Active Aging Week is a global effort to introduce or reinforce healthy lifestyles and focuses on more than just the physical health and wellbeing, instead trying to emphasize the equal importance of social, spiritual, emotional, and intellectual health.

Sparta/White County Family YMCA, a leading non-profit dedicated to strengthening  community, is addressing the needs of the community’s growing aging population with their Aging Strong Program. The YMCA’s Aging Strong Program began over a year ago and serves to do year-round exactly what the International Council on Active Aging is aiming for with their Active Aging Week.

“At the YMCA, we’ve made health a top priority through group fitness classes and  programs, but Aging Strong is focused on the mental and emotional health. The top priority  is provide psychological safety to seniors and put them in an environment where they feel  safe so bonds can form,” Kyle Goff, the Sparta/White County Family YMCA CEO, explained.  “Our office administrator, Roxanna Hitchcock, brought this idea to me  in early 2020, and I gave her my full-support, and she took it and ran with it. It is one of the  programs I am most proud of.” 

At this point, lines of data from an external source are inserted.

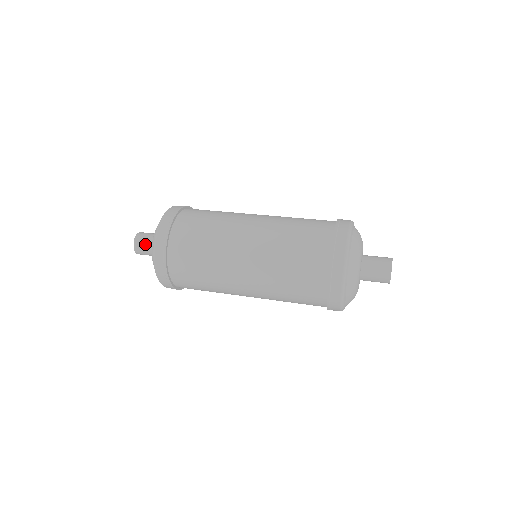
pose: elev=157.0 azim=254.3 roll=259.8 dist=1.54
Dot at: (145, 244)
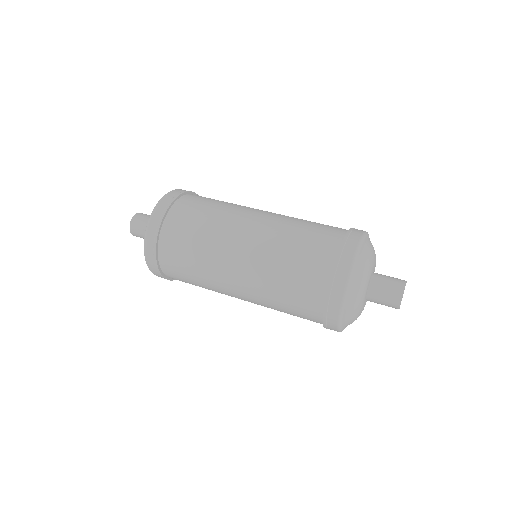
Dot at: (141, 228)
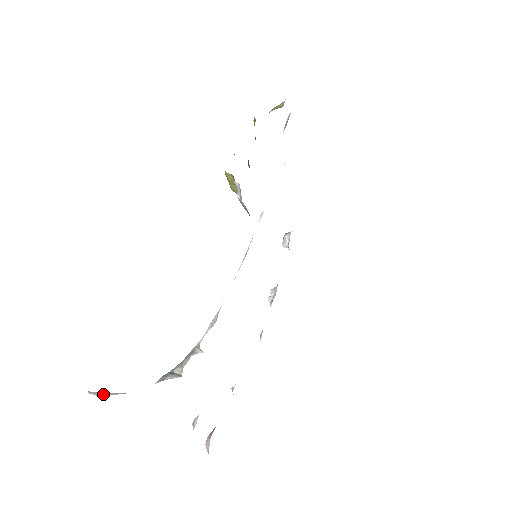
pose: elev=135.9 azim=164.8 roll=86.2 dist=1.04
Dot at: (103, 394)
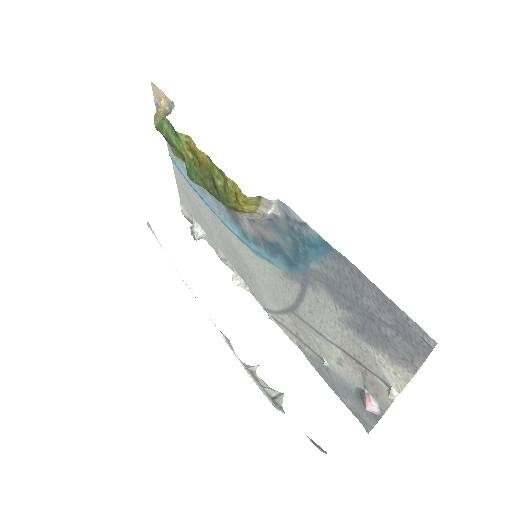
Dot at: (318, 448)
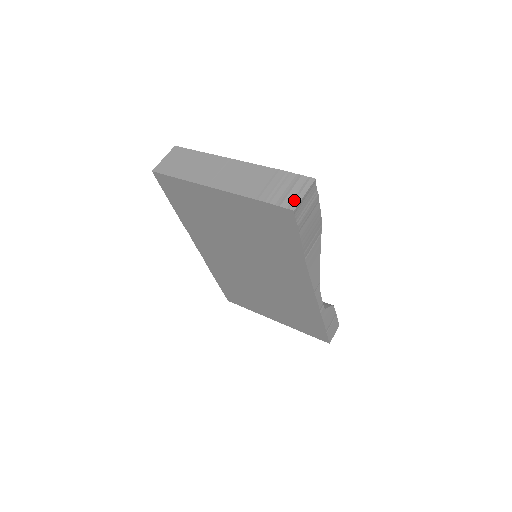
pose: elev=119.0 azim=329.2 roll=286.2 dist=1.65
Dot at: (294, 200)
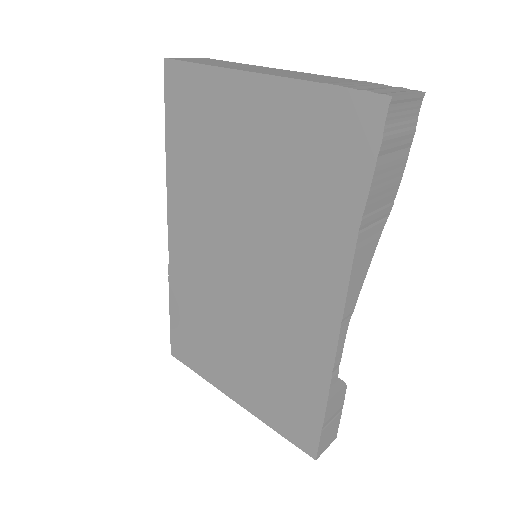
Dot at: (391, 92)
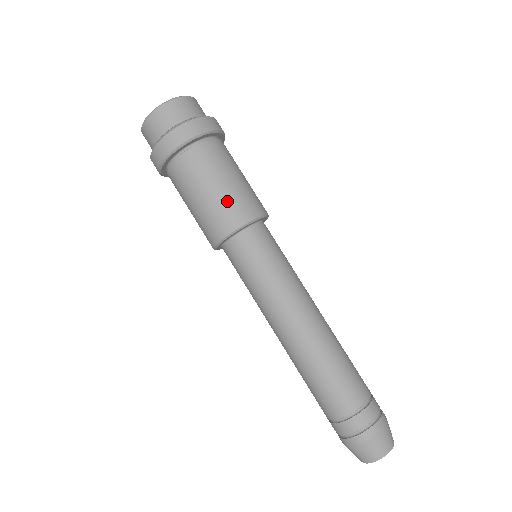
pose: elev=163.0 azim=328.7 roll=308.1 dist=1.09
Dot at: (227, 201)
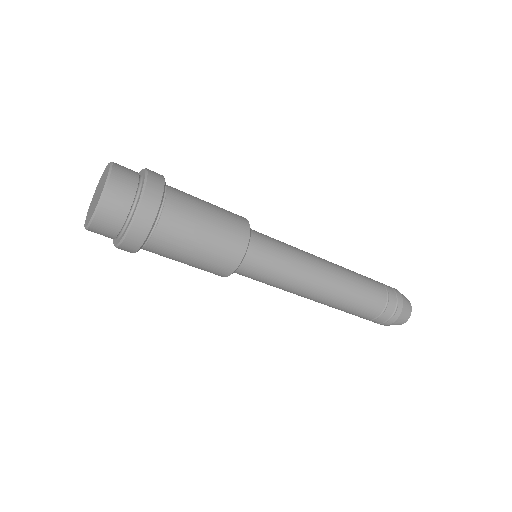
Dot at: (226, 215)
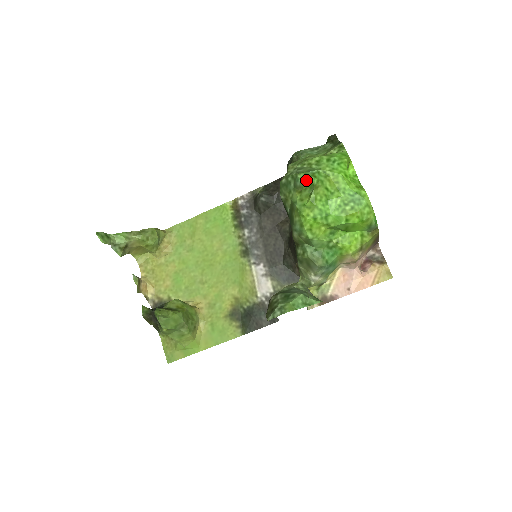
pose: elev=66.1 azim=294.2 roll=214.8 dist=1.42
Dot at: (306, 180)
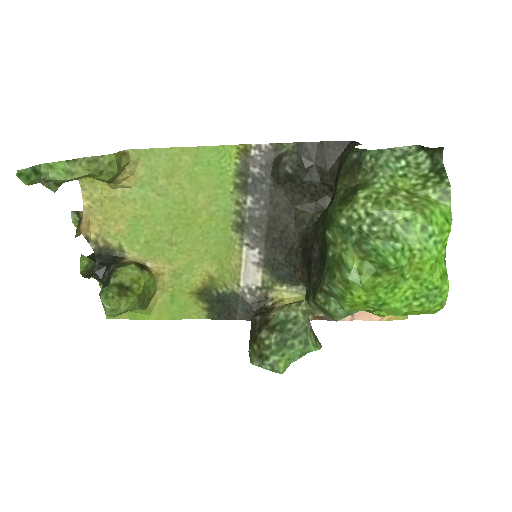
Dot at: (380, 254)
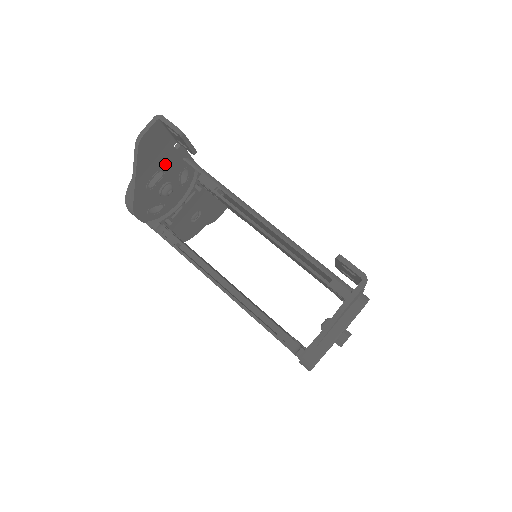
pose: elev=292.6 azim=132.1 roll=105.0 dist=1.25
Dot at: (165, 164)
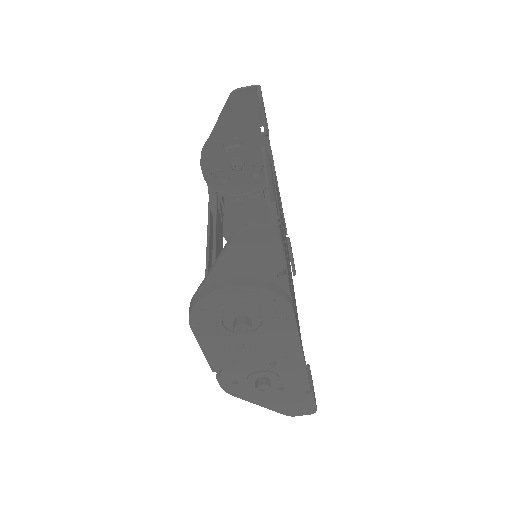
Dot at: (246, 138)
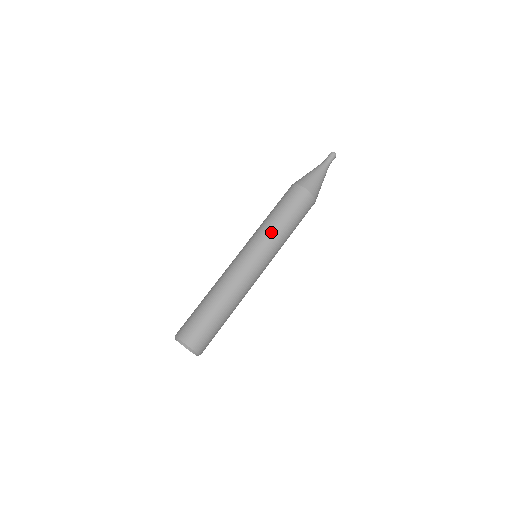
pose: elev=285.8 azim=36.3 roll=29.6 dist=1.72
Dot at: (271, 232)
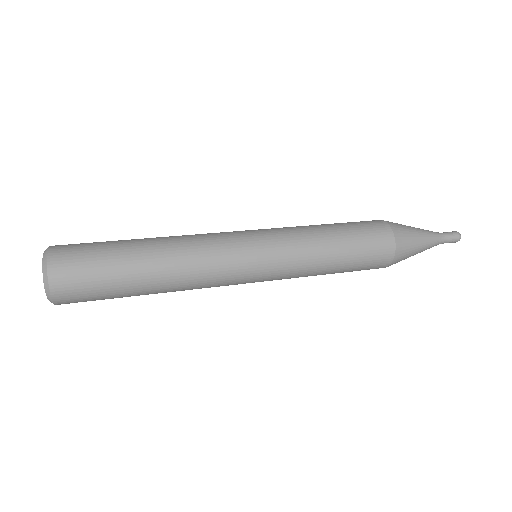
Dot at: (301, 233)
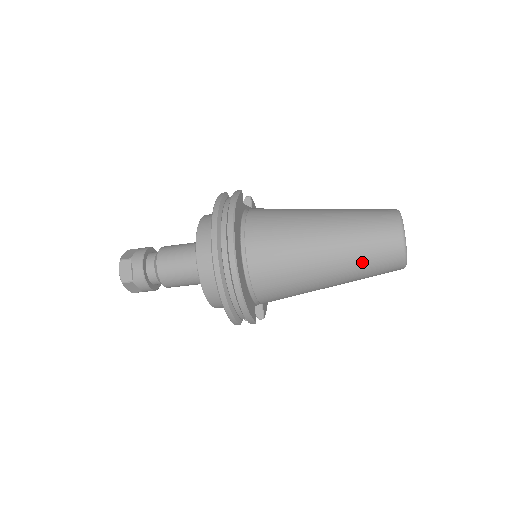
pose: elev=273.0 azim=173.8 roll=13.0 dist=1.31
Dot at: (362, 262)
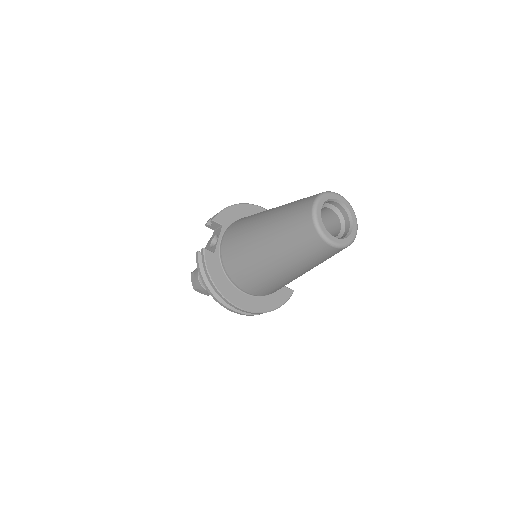
Dot at: (319, 263)
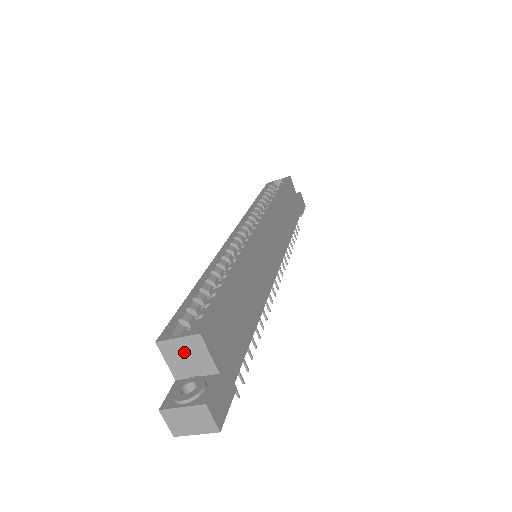
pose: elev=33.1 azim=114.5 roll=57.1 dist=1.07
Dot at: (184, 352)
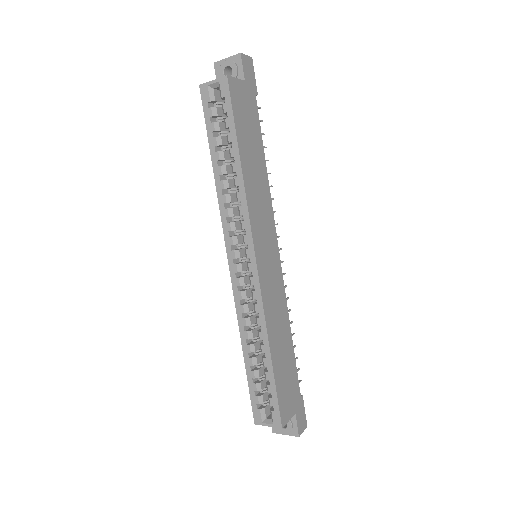
Dot at: occluded
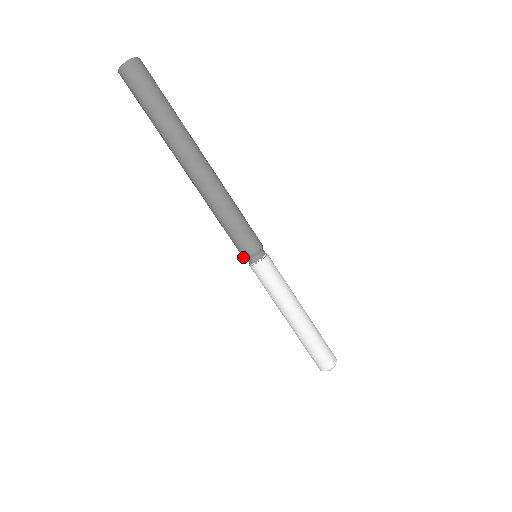
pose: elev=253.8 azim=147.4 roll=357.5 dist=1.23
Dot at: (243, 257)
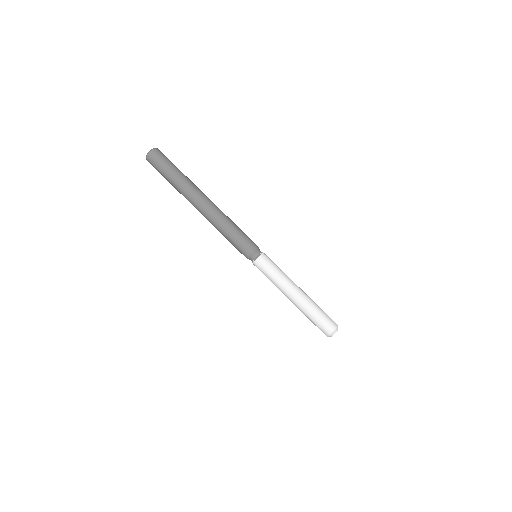
Dot at: occluded
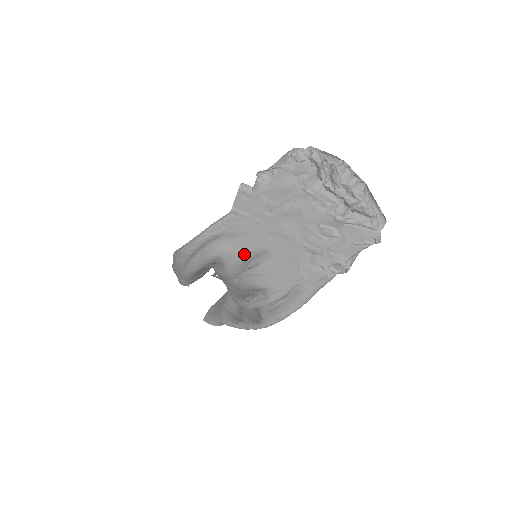
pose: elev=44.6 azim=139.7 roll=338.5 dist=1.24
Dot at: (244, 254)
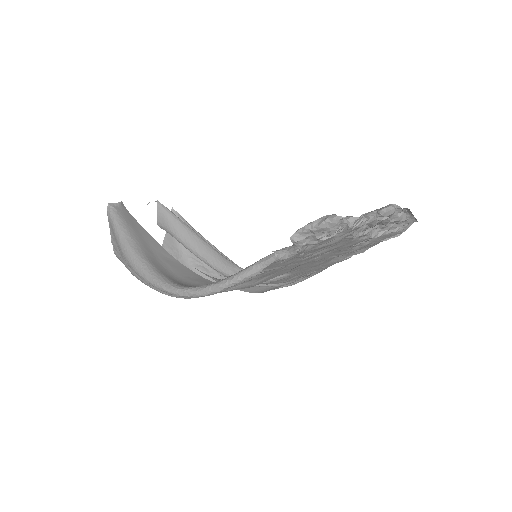
Dot at: (265, 281)
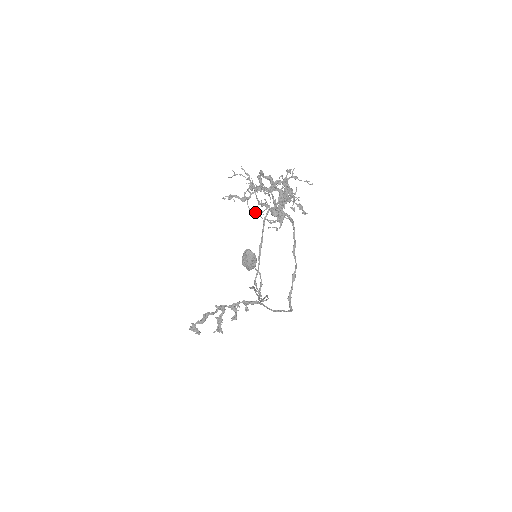
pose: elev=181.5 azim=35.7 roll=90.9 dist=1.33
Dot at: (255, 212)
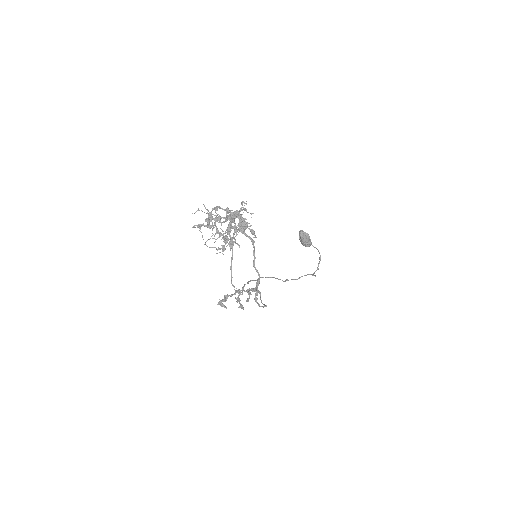
Dot at: (205, 242)
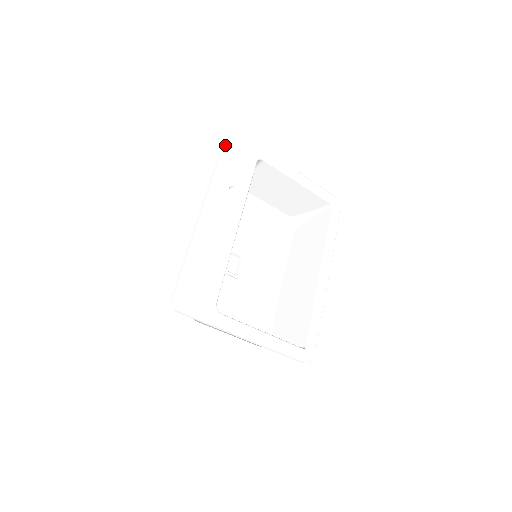
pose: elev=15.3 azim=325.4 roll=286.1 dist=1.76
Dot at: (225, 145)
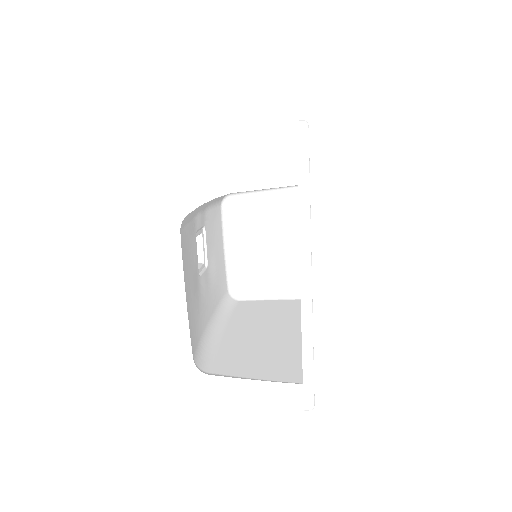
Dot at: occluded
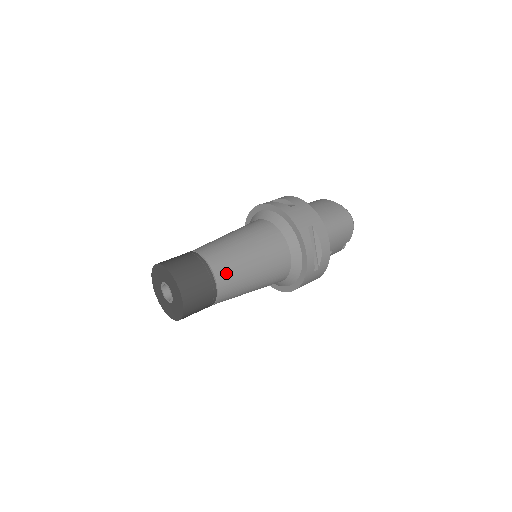
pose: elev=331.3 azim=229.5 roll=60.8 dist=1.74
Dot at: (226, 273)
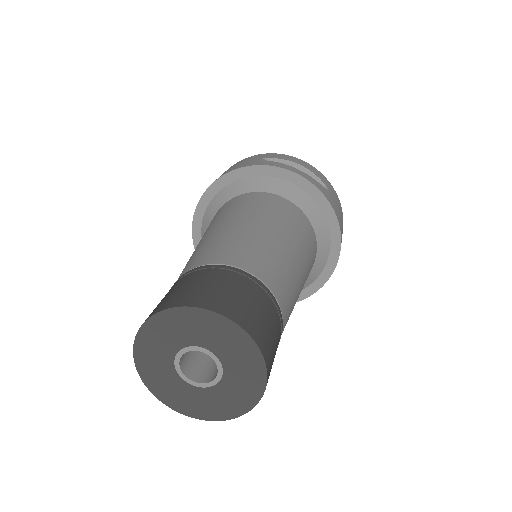
Dot at: (240, 253)
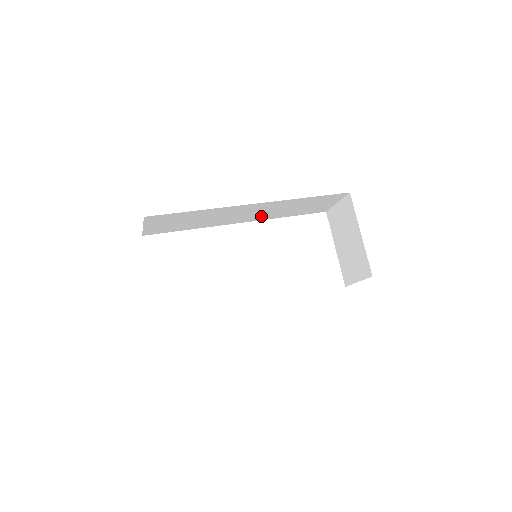
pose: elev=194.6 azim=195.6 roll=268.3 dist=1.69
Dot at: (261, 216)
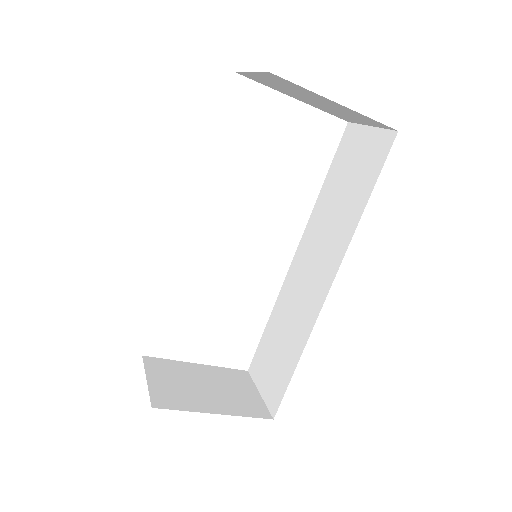
Dot at: occluded
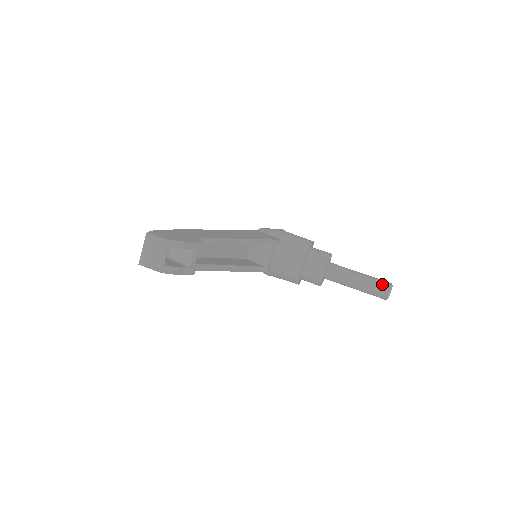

The Aging Strong Program emphasizes physical well-being, but places an intentional focus on social interaction and relationship building, ensuring that Aging Strong participants experience a strong sense of belonging and create a network of friends who  provide support for sustained health and well-being. 

“The goal was to address all aspects of wellness and help older adults stay active  physically, mentally and socially,” Hitchcock said about the program she helped to develop and for which she now serves as coordinator. “I want to help every one of our participants live a healthy,  connected and fulfilling life. I cultivate so much purpose and meaning through my work with  Aging Strong. To see a widow, for example, smile and laugh makes my heart so happy.” 

As a society, we’ve been through a lot since the start of the COVID-19 pandemic, but it can be argued that our aging adult populations may have suffered the most from the non-illness side of the past 18 months.  Social distancing has left many seniors isolated and on their own to navigate the uncertainties and mounting stress that has become a normal part of American lives recently.

“Seniors need this now more than ever,” Goff said about active aging programs like his facility’s Aging Strong. “Seniors are feeling more isolated due to the pandemic. The rate of adults ages 60 to 80 who reported feeling isolated soared from 27 precent to 56 percent  in 2020.”

Hitchcock said she has been encouraged with the amount of participation the program has seen from Sparta’s aging adult community and how eager members have been to resume activities – both physical and social in recent months but added that she hopes to see even more new faces as the program continues to grow and expand.

“We put out a newsletter every month with new activities. You can come by the Y or check  our website and Facebook,” Hitchcock said, encouraging anyone age 50 or over to check out the calendar that includes group walks, visits to the playhouse, card game get-togethers, ice cream socials, and much more. “Come join us for camaraderie and fellowship.”

Goff added that financial position should not be a factor in deciding whether to join the Aging Strong program at Sparta/White County Family YMCA. According to Goff, there is no additional charge for YMCA senior members to join the program, and the Y offers a special Senior Citizen membership rate. Additionally, the local facility participates in the Silver&Fit and Renew Active programs for Medicare-age members.

“We encourage people  to check with their insurance provider or come by the YMCA to determine if they are  eligible,” Goff said.

He also stated that some Medicare programs will provide membership assistance for YMCA programs but quickly added that even if a participant isn’t eligible for the insurance assistance, there are other financial assistance programs offered by the facility, which ensures that no aging adult who wants to belong is turned away.

Goff said, “As a leading non-profit committed to helping seniors thrive, financial assistance is  available to those in need to ensure everyone has the opportunity to participate.”